Tu-Ha Nguyen September 28, 2012 at 08:23 AM
Dear SoCal Native: Respectfully, I disagree with you. I do not believe that Editors Buhain (Bellevue Patch) or Dondero (Shoreline-LFP Patch) have anything to apologize for. My father was an Air Force Pilot for many years before he was an Editor of a bilingual newspaper. As a child, I remember proof-reading and editing his work and that of his colleagues. My father was very accurate in his reporting and abided with the highest level of ethics - reporting the news the best that he could in two different languages. Accomplishing the goals of communicating crimes to the public to make them aware/be more safe and at the same time trying not to create widespread panic in such cases as these. I read the articles written by Buhain and Dondero. Both editors did give the basic facts. I have read many more stories when I lived in Los Angeles that were much more extreme and as you put it more "gorey." On a different note, I want to give a BRAVO to all Patch editors in Western WA. I have seen many non-Patch publications that use the FOR REAL name of individuals in police blotters. Patch hasn't done that. Further, they keep to a standard that gives only a general block area of the crime and use words like "woman" / "victim" / "suspect." In this extremely horrific series of rape, I believe the information given will only bring out more victims. Ultimately and hopefully, this will bring about JUSTICE for the victims and their families.

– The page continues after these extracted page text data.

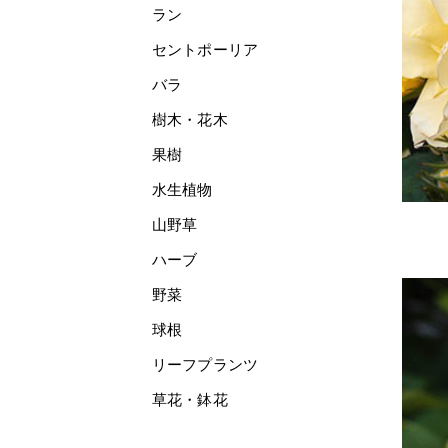
ラン
セントポーリア
バラ
樹木・花木
果樹
水生植物
山野草
ハーブ
野菜
球根
リーフプランツ
草花・鉢花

Tu-Ha Nguyen September 28, 2012 at 08:45 AM
Another message to SoCal Native: Were you born and raised in SoCal? Do you remember the Rampart Scandal in the 90's? If you read the articles about Rampart, you may agree with me that those stories were VERY gory. Moving to a different arena. Have you ever thought about teen pregnancy and AIDS cases in different areas of the U.S.? Ever wondered why various places in America have higher rates of pregnant teens and AIDS patients? In many instances, these two aforementioned subjects become more worse because people do not talk about the issues. There are few who wish to write about the gory truths. The more things that are kept "in the dark," the less chances that a solution will be found. The last time I checked, Patch was a FREE service to all readers. I have not known any private citizen to pay to read Patch. While there are always things to improve upon in each industry, perhaps, the general public should think before being critical of work done by hard working people who may be the very best in their field. It is easy to criticize them because their work is out there to be scrutinized. People are vulnerable when they write or speak on public TV (broadcast journalists). I respectfully request all who may be quick to judge to please enter the field of journalism and then tell me what it is like to do the work. It is not easy. Journalists don't get paid very much. There are many stories each day that are untold. Thank you Patch for telling those stories.